On Friday, November 16, 2007 10:52 AM, Eric Saxe wrote:
> Li, Aubrey wrote:
>> On Friday, November 16, 2007 9:25 AM, Eric Saxe wrote:
>>
>>
>>> Li, Aubrey wrote:
>>>
>>>> Sorry, I didn't catch your point. We have only one probe, from
>>>> which we only have a timestamp. Next time the probe fired, the key
>>>> of the association is changed. How to track an interval between
>>>> the first time and the second time of the association with the
>>>> same key?
>>>>
>>>>
>>> I guess you need to track the old state and time for the CPU. I
>>> think you can do that in some associative arrays:
>>>
>>>
>>>>> cpu_change_speed
>>>>>
>>> {
>>> ...
>>> this->cpu = (processorid_t)arg1; /* arg1 == CPU
>>> for which we
>>> are changing speed */
>>> this->newspd = (uint_t)arg2; /* arg2 == New speed */
>>>
>>> this->oldspd = current_speeds[this->cpu];
>>> current_speeds[this->cpu] = this->newspd;
>>>
>>> this->now = timestamp;
>>> time_at_speed = this->now - state_times[this->cpu];
>>> state_times[this->cpu] = this->now;
>>>
>>> @pstate_times[this->oldspd, this->cpu] = sum(time_at_speed); }
>>>
>>> ... or to get aggregate times (across all CPUs) I think you should
>>> be able to do:
>>>
>>> @pstate_times[this->oldspd] = sum(time_at_speed);
>>>
>>>
>>
>> Eric,
>>
>> This is almost I have tried. The result is unsatisfied for me.

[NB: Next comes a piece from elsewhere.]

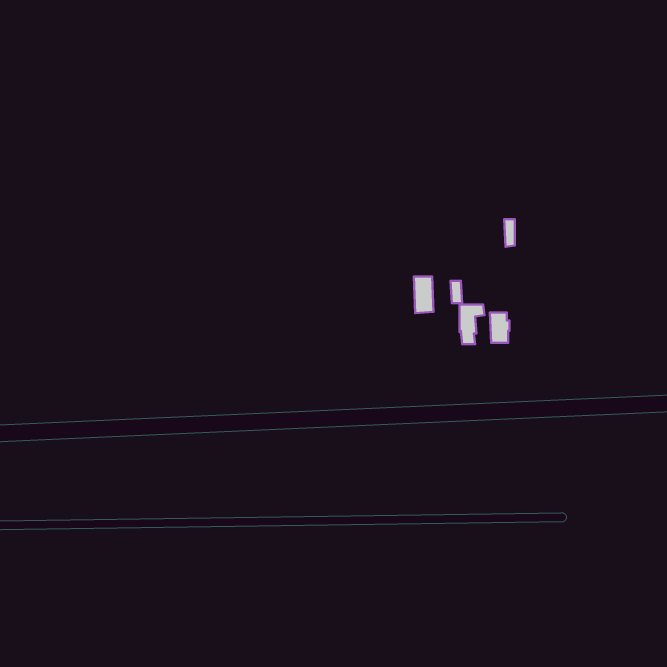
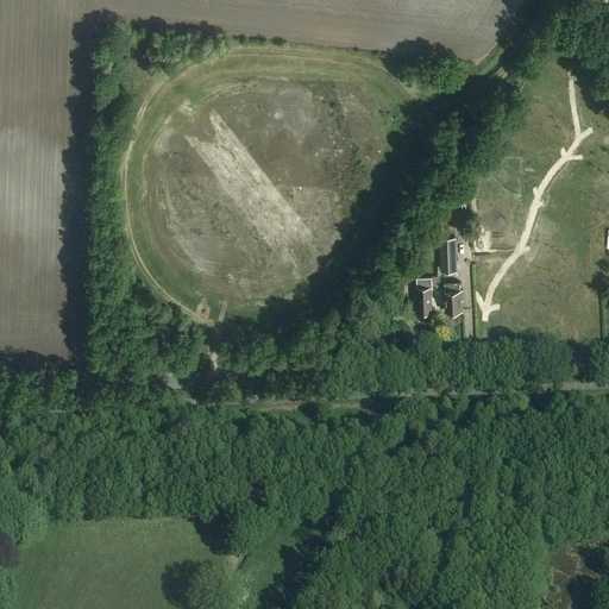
building: [414,276,433,313] -> [442,243,460,276]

>> As you know, P-state switching frequency is low.
>> So,
>>
>> 1) from time to time, P-state only switches one time in the sampling
>> period, you'll get nothing. This->oldspd = 0
>>
>> 2) as I said, we have only one probe.
>> The first time_at_speed is always wrong and we don't know the
>> initial timestamp we should subtract.
>>
> Yea, so the DTrace probe will only fire when a pstate transition
> happens...we need a way to query the current CPU P-states so we know
> what state we are in should the probe not fire at all during the
> sampling period. :)
>
1) probe not fire.
- We can query the current state from kstat. "current_clock_Hz" in
the module "cpu_info" contains the speed.
2) probe fire only one time.
- we know the timestamp of the switching, but we don't know when it
is in the sampling period.
So we are not able to get how long P1 stays and how long P2 does.
3) probe fire two times or more
- we are lost to calculate the data of the first p-state and the last
p-state.
Is the rule that we should not touch the kernel as possible as we can?
Thanks,
-Aubrey